**Passage to read:**
..............................
Kabwe is the capital of the Zambian Central Province and home to 225 000 people. Members of the proposed classes are estimated to make up approximately 140 000 members of this population. Kabwe is one of the most lead-polluted locations on the planet.

If forum non conveniens is now a classic hurdle for these kinds of cases in England and Wales (watch this space however for Lugano developments), then class certification presents itself in this judgment as a hurdle to an issue that in my view certainly should go to trial.

Windell J sets the scene [12]: (all footnotes in the quotes from the judgment have been omitted)

The application is unique. The applicants, who are citizens of Zambia and peregrini of this court (i.e, people neither domiciled nor resident in South Africa), are seeking redress in a South African Court, for a wrong committed in Zambia. They seek to hold Anglo liable for lead pollution that occurred during its involvement in the Mine from 1925 to 1974, beginning and ending 97 and 47 years ago respectively (the relevant period). The applicants’ cause of action is based on the tort of negligence. The parties agree that Zambian law will govern the substantive issues (the lex causae) and procedural matters will be governed by South African Law — the lex fori (the domestic law of the country in which proceedings are instituted).

[13] the main points of enquiry under Zambian law are laid out (and agreed)

The Zambian law mirrors the relevant English common law principles, which is part of Zambian law by virtue of section 2(a) of the English Law (Extent of Application) (Amendment Act 2011, Chapter 11). This means that English common law principles form part of Zambian law and are binding on Zambian courts, whereas the decisions of English courts are highly persuasive, even though not absolutely binding. Mr Musa Mwenye SC, the former Attorney General of Zambia, and the applicants’ Zambian law expert, opines that in deserving cases, Zambian courts may depart from English decisions if there are good and compelling reasons to do so but will not depart from established principles. The elements of the tort of negligence are therefore well-established. The Zambian Supreme Court has held that it requires proof of a duty of care; a breach of that duty through negligent conduct; actionable harm; a causal connection between the negligent conduct and the harm, involving both factual and legal causation; and damages.
..............................
Dataset items:
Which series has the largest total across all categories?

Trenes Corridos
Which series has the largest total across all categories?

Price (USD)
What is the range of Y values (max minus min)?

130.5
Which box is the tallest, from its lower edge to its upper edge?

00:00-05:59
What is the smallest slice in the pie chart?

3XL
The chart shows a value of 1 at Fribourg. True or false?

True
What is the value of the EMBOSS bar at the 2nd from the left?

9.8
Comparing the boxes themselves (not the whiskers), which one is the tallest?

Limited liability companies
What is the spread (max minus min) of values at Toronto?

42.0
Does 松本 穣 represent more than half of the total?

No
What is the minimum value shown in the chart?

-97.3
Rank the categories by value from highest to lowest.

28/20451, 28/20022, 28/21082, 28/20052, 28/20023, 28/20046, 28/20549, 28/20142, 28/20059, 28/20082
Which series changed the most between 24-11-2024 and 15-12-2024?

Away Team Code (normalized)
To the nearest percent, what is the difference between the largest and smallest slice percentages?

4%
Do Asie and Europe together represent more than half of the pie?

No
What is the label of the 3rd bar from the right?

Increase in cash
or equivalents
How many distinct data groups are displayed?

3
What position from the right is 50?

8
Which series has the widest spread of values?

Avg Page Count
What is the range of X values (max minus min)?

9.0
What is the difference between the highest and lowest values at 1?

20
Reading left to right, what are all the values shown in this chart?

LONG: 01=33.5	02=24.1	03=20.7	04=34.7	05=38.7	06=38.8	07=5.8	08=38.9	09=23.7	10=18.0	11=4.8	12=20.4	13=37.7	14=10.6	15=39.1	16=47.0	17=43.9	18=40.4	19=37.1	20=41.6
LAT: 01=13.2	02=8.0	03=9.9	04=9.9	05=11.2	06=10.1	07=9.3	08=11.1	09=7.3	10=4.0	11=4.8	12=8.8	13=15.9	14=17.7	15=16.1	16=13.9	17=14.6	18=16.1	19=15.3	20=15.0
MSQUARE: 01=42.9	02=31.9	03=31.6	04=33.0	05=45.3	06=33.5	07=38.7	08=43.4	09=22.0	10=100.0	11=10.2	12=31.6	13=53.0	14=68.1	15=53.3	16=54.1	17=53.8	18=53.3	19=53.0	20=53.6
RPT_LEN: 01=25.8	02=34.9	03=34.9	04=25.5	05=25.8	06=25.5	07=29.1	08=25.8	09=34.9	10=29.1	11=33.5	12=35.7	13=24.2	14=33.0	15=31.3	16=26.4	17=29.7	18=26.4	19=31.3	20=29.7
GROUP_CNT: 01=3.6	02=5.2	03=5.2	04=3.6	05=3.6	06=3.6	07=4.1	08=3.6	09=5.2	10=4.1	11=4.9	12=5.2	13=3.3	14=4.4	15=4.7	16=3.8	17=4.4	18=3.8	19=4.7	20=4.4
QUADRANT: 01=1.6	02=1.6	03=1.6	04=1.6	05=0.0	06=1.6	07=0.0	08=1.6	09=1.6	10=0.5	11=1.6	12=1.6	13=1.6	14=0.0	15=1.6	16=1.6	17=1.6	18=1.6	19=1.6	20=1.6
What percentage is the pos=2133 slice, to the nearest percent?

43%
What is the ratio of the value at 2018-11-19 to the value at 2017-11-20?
..............................
**Task requirements:**
#1 Extract the lines of the dataset items starting with the first line and going on through the line containing "Does 松本 穣 represent", and reproduce them without any changes.
#2 Continue the commentary on the Kabwe lead pollution class action judgment from the point where it stops.

**Answers for this exercise:**
#1
Which series has the largest total across all categories?

Trenes Corridos
Which series has the largest total across all categories?

Price (USD)
What is the range of Y values (max minus min)?

130.5
Which box is the tallest, from its lower edge to its upper edge?

00:00-05:59
What is the smallest slice in the pie chart?

3XL
The chart shows a value of 1 at Fribourg. True or false?

True
What is the value of the EMBOSS bar at the 2nd from the left?

9.8
Comparing the boxes themselves (not the whiskers), which one is the tallest?

Limited liability companies
What is the spread (max minus min) of values at Toronto?

42.0
Does 松本 穣 represent more than half of the total?

#2
[15] the criteria for the class action enquiry under South African law are listed:

In determining whether a class action is the appropriate procedural vehicle for the claims, the overarching requirement is the interest of justice (See Mukkadam v Pioneer Foods (Pty) Ltd. In Trustees for the time being of Children’s Resource Centre Trust and Others v Pioneer Foods (Pty) Ltd and Others (CRC Trust) the Supreme Court of Appeal (SCA) identified certain factors to be considered. First, there is a class or classes which are identifiable by objective criteria; Second, a cause of action raising a triable issue; Third, the right to relief depends upon the determination of issues of fact, or law, or both, common to all members of the class; Fourth, the relief sought, or damages claimed, must flow from the cause of action and be determinable and ascertainable; Fifth, if the claim is for damages, there is a suitable procedure for allocating the damages to members of the class; Sixth, the proposed representatives of the classes are suitable to be permitted to conduct the action and represent the class; Seventh, a class action is the most appropriate means of determining the claims of class members, given the composition of the class and the nature of the proposed action.

[19] the conclusion is summarised:

Anglo opposes the application on various grounds. Some of the grounds are valid, while others are not. Hence, I will commence with the three issues that do not pose an insurmountable obstacle to the certification of the class action. They are:  Suitability of the class representatives; Commonality and the Funding Agreements. Following that, I will then determine whether there is a cause of action raising a triable issue, which aspect, in my view, is fatal to the application. Finally, I shall discuss ‘Anglo’s alternative case’ which includes the damages claims, the suitability of an opt-out procedure and the class definitions.

In this blog post, in line with the blog’s general interests (here: the business and human rights angle), I will focus on the ‘triable issue’ analysis seeing as it engages with quite a few cases previously reported on the blog.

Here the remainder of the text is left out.